» What is expected: Format everything from the line containing "collection date: 1925-05-02" down to the end of the material as a JSON list of strings, with one string for each line and any blank lines omitted.

#### Records shown

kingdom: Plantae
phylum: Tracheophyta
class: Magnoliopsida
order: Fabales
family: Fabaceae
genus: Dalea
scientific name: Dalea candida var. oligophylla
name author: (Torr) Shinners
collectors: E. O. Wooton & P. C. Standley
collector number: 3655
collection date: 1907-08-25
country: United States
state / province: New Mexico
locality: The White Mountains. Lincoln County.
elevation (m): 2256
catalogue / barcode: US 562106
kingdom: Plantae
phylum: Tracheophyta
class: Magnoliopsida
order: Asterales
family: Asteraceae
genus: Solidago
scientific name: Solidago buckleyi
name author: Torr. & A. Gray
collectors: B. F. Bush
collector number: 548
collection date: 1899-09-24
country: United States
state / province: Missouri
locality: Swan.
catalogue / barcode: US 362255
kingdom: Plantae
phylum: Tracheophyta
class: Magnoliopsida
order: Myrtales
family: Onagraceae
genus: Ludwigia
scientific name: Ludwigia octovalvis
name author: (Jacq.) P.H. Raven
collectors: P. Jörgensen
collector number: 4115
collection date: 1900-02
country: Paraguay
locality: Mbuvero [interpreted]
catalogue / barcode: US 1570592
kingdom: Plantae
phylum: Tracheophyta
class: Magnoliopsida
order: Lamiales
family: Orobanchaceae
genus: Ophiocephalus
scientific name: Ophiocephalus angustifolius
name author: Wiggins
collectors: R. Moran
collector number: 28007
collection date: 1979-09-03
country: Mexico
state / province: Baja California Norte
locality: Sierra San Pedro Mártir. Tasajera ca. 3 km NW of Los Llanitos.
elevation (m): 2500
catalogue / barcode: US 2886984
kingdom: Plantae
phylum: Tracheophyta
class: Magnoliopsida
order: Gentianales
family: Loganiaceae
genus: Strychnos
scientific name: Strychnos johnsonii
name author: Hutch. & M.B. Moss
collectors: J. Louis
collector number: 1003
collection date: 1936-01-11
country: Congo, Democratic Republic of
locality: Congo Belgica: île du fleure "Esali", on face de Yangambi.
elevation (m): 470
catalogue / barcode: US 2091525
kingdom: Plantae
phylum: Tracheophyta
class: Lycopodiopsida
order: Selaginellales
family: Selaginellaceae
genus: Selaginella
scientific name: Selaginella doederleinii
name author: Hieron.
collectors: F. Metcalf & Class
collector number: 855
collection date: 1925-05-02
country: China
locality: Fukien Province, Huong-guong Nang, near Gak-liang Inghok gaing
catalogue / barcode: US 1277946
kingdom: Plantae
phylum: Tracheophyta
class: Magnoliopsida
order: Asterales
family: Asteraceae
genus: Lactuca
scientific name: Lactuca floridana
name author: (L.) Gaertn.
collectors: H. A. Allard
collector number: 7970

########

» Result below:
[
  "collection date: 1925-05-02",
  "country: China",
  "locality: Fukien Province, Huong-guong Nang, near Gak-liang Inghok gaing",
  "catalogue / barcode: US 1277946",
  "kingdom: Plantae",
  "phylum: Tracheophyta",
  "class: Magnoliopsida",
  "order: Asterales",
  "family: Asteraceae",
  "genus: Lactuca",
  "scientific name: Lactuca floridana",
  "name author: (L.) Gaertn.",
  "collectors: H. A. Allard",
  "collector number: 7970"
]